- Opening Delimiter -
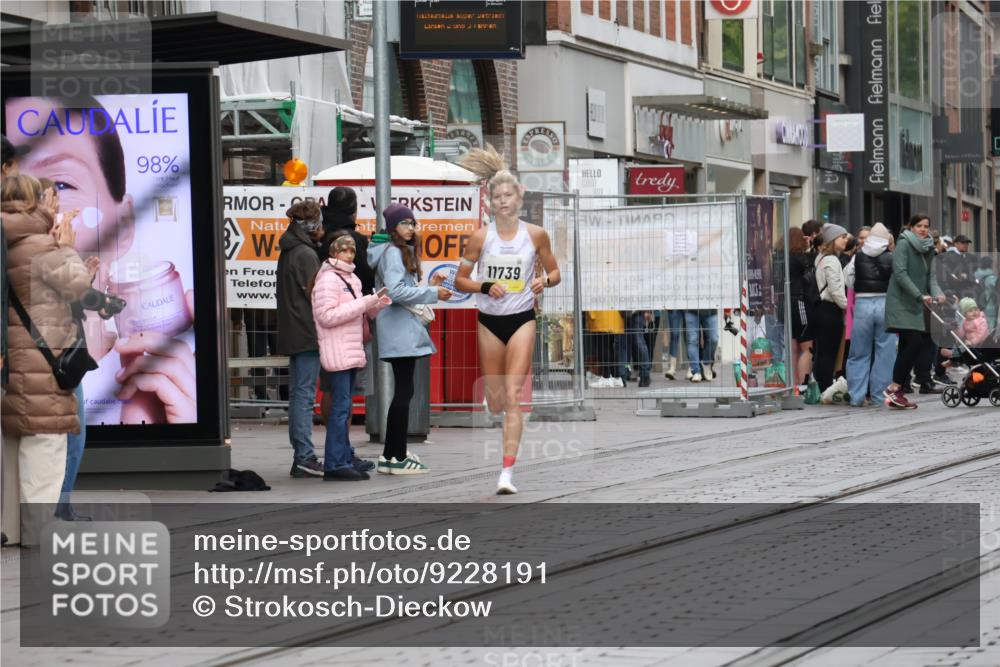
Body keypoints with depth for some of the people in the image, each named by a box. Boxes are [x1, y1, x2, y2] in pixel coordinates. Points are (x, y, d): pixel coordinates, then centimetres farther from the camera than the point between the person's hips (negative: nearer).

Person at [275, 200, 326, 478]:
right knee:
- Closing Delimiter -
- Opening Delimiter -
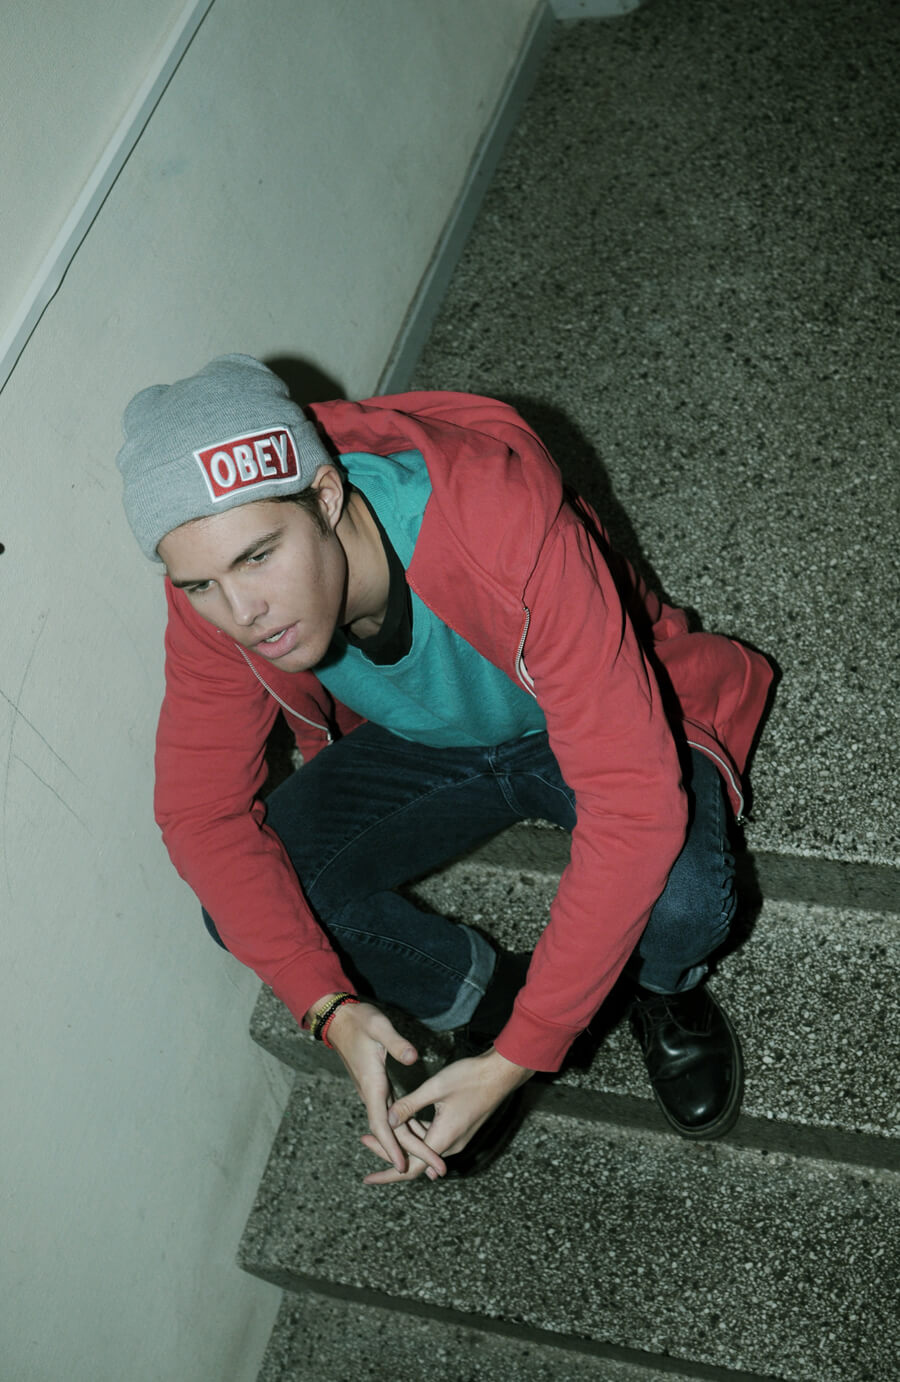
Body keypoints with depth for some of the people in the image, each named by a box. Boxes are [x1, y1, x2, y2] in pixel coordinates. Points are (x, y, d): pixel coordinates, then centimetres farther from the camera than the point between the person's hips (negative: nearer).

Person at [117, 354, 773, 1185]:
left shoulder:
- Closing Delimiter -
- Opening Delimiter -
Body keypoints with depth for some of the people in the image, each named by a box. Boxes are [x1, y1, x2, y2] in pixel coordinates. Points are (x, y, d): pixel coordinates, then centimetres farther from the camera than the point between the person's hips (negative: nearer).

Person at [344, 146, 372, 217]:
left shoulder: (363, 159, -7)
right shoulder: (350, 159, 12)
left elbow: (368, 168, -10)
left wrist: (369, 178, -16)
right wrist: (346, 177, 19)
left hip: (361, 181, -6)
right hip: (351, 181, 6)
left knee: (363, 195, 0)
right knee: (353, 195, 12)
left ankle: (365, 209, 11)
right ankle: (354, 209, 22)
- Closing Delimiter -
Could you retype exactly the lines above, starting at the line that contains "left shoulder: (363, 159, -7)" and ending at the line that contains "right ankle: (354, 209, 22)", and nothing more?

Answer below
left shoulder: (363, 159, -7)
right shoulder: (350, 159, 12)
left elbow: (368, 168, -10)
left wrist: (369, 178, -16)
right wrist: (346, 177, 19)
left hip: (361, 181, -6)
right hip: (351, 181, 6)
left knee: (363, 195, 0)
right knee: (353, 195, 12)
left ankle: (365, 209, 11)
right ankle: (354, 209, 22)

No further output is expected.